Por fin mi boca alcanzó la tuya. Nuestras salivas se unían en una sola. Nuestras lenguas no evitaban el chasquido que producían aquellos besos. Me pediste que hundiera más y más mi lengua dentro de tu boca a la vez que sentías ya mi polla muy adentro. La sentías entrar y salir. La sentías toda dentro. Querías más y más polla. Eso hizo que se me hinchara más. Mi polla estaba más larga y dura, pero sobretodo más gruesa. Todo tu interior iba a reventar de placer, cosa que hizo que tu cara reflejara el morbo más sabroso. Todo era placentero, caliente y lleno de complicidad. Mi lengua ocupaba tu boca y mi polla tu culo, así que decidí que mis dedos fueran a tu vagina que ya estaba mojadísima. Al notarlo, me llevé uno de mis dedos a mi boca para saborearte.

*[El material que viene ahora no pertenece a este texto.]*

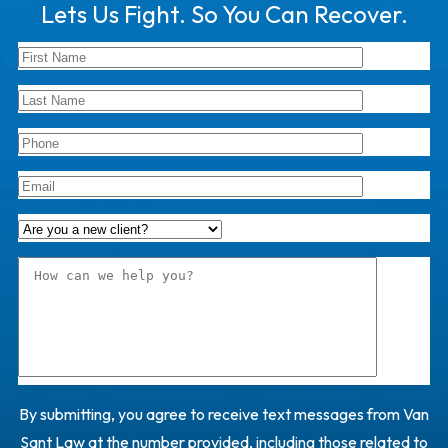
Lets Us Fight. So You Can Recover.
By submitting, you agree to receive text messages from Van
Sant Law at the number provided, including those related to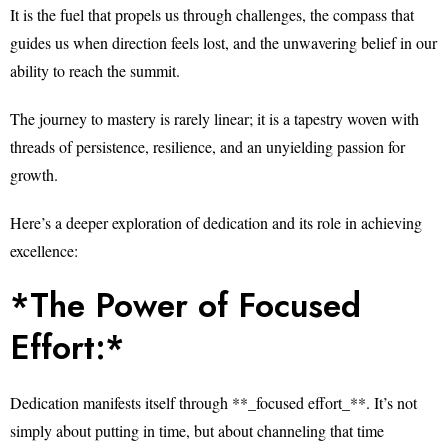
It is the fuel that propels us through challenges, the compass that
guides us when direction feels lost, and the unwavering belief in our
ability to reach the summit.
The journey to mastery is rarely linear; it is a tapestry woven with
threads of persistence, resilience, and an unyielding passion for
growth.
Here’s a deeper exploration of dedication and its role in achieving
excellence:
*The Power of Focused
Effort:*
Dedication manifests itself through **_focused effort_**. It’s not
simply about putting in time, but about channeling that time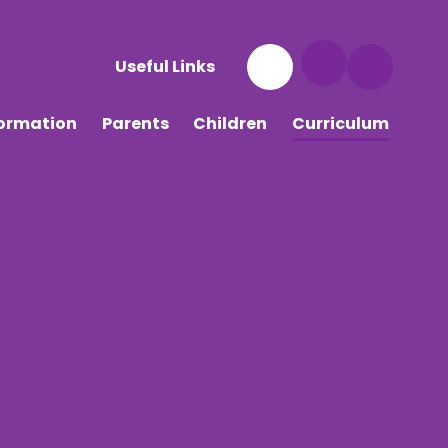
Useful Links
formation
Parents
Children
Curriculum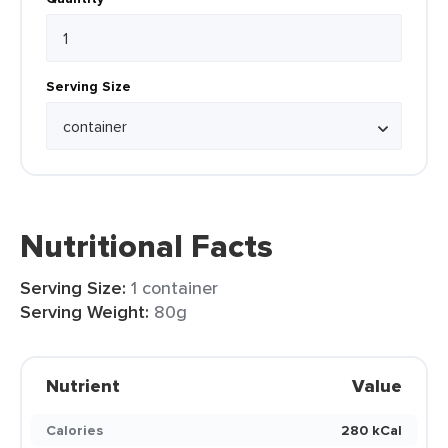
Serving Size
Nutritional Facts
Serving Size:
1 container
Serving Weight:
80g
Nutrient
Value
Calories
280 kCal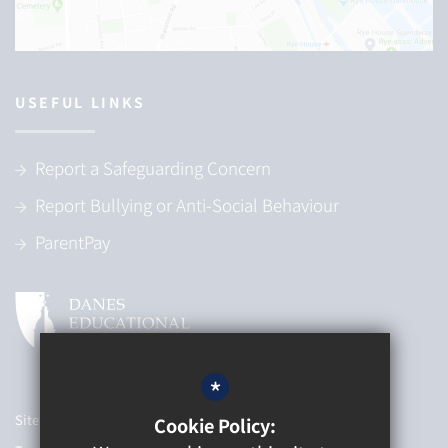
USEFUL LINKS
Report a Safeguarding Concern
Report Bullying or Anti-Social Behaviour
ParentPay
*
Sitemap
Cookie Policy:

A los pocos segundos ya tenías todo tu cuerpo lleno de mi. Así quedamos, entrando y saliendo, gozando y babeando los dos. Sabíamos lo que nos esperaba y seguimos y seguimos. Cuándo ya no podíamos esperar más, me pediste que te inundara tu vagina. En ese momento hablamos de nuevo de la posibilidad de un embarazo y de la mala suerte de ser un día realmente arriesgado. Nos miramos sin decir nada, pero al cabo de unos diez segundos, me dijiste: “La necesito totalmente dentro, muy dentro”.  Mi polla no pudo aguantar aquellas palabras tuyas y metí automáticamente mi verga muy profundamente, casi notando tu útero y fue cuándo notaste el salpicón de semen muy dentro de tus entrañas, inundando la entrada de tu útero. Estabas ardiendo. Mi polla roja y nuestras caras, complacientes. Bebí de tu saliva y tú bebiste de la mía. Dijimos que aquella tarde había ocurrido algo muy especial y así quedó en nuestras cabezas.  

         Acabamos extenuados pero muy satisfechos. Nos besamos y fuimos a asearnos, prometiéndonos que aquélla no sería la última vez y nos besamos. Todo quedó como empezó, en una complicidad inteligente, apasionada, pero sobretodo prometedora.